"Do--do. Poor Lotty! Poor Hermy!" He turned away; it was all he could do to keep from breaking down again.
Other friends crowded round him with sympathetic looks and cheering words. Mr. Avison had slipped quietly away without speaking to anyone.
The committal warrant, duly signed by the Coroner, was ready by this time. The Chief Constable touched his prisoner on the shoulder, and John followed him to the fly which was waiting to convey him to the gaol, a mile or more away, at the other end of the town. A last hearty hand-shake with several friends, and then the two men got inside, and were driven off. One by one the crowd congregated round the door of the "White Lion" melted away.
Next forenoon John was brought up before the loca Bench of magistrates, when the whole dreary business of the evidence against him was minutely sifted and gone through afresh, and after a couple of adjournments, John was committed to take his trial on the capital charge at the forthcoming winter assizes, held at Dulminster, the county town eight miles from Ashdown.
[CHAPTER XII.]
AMO, AMAS.
As has been already stated, it was about a year before Mr. Hazeldine's tragical end that Frank Derison had been made the confidant by his friend Winton of a secret which the latter was not justified in revealing to anyone. He had been told that there was a deposit of twelve hundred pounds standing to the credit of Hermia Rivers, in Umpleby's Bank at Dulminster, and the news had given a spur to his lagging affections, and had decided him to propose to Hermy with the least possible delay.

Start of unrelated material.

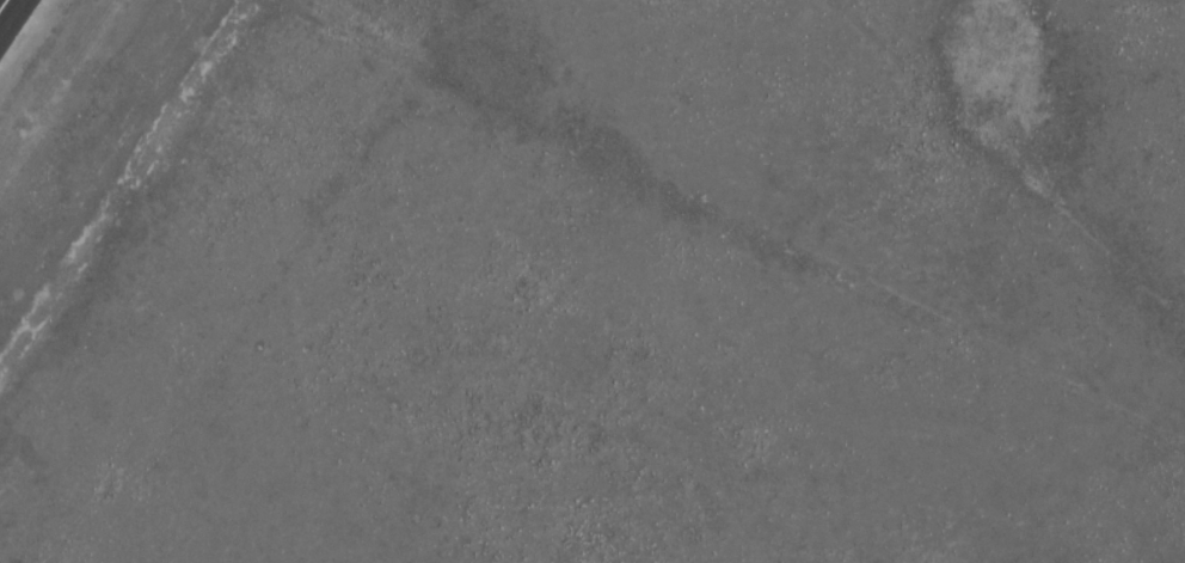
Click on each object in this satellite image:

All his life Frank had been used to talk freely to his mother, and as soon as he reached home that evening, he did not fail to tell her what had passed between Winton and himself, as far as it related to Miss Rivers.
"What a dear, noble-hearted girl she is!" he wound up by saying. "I love her to distraction, and have done so for ever so long. Of course, twelve hundred pounds isn't to be despised, but if she hadn't a shilling I should love her just the same. She's the only girl in the world I could ever be happy with."

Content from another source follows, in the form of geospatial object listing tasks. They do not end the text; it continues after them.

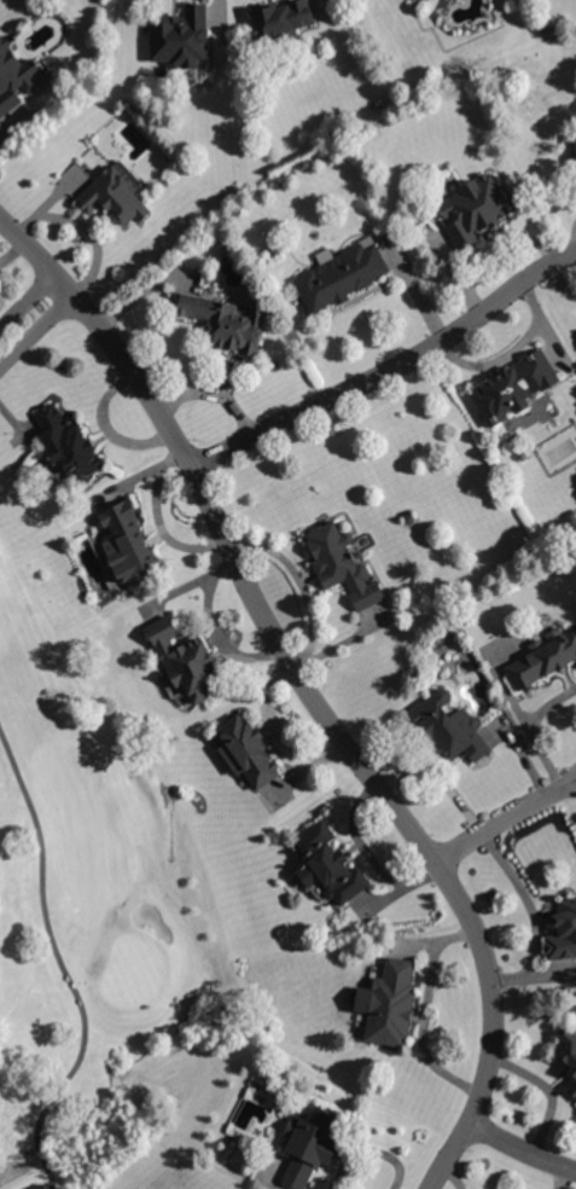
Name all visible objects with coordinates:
building: (283, 19)
building: (179, 39)
building: (15, 77)
building: (575, 142)
building: (573, 158)
building: (113, 199)
building: (476, 209)
road: (570, 237)
building: (342, 277)
road: (31, 318)
building: (224, 323)
road: (511, 349)
road: (392, 371)
building: (515, 389)
building: (70, 447)
building: (523, 457)
road: (157, 520)
building: (410, 520)
building: (129, 546)
building: (344, 566)
building: (545, 659)
building: (186, 661)
building: (469, 682)
road: (309, 689)
building: (451, 727)
park: (117, 742)
building: (248, 752)
road: (504, 820)
building: (330, 867)
building: (564, 933)
road: (63, 969)
building: (393, 1006)
road: (422, 1011)
building: (568, 1050)
building: (572, 1090)
road: (547, 1091)
building: (311, 1145)
road: (522, 1147)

Mrs. Derison listened to the boy's rhodomontade with a smile which he took to be one of sympathy, but which in reality was one of bitterness. She had heard precisely the same sort of nonsense--in that case addressed to herself--from the lips of Frank's father a quarter of a century before; and at that time she had been simple and inexperienced enough to pin her faith to it. What had it resulted in as far as she was concerned? In Dead-sea fruit--in dust and ashes. And so would it be with any girl who might lend an ear to Frank's vows, and entrust her future to his keeping; for in him Mrs. Derison recognized an exact counterpart of his father; handsome, gay, not without a certain surface cleverness; lazy and good-natured, with a manner that rarely failed to charm, but with a heart that was thoroughly selfish at the core, although the owner of it was totally unconscious of the fact. With such natures self-deception--unconscious self-deception--is one of the primary laws of their being.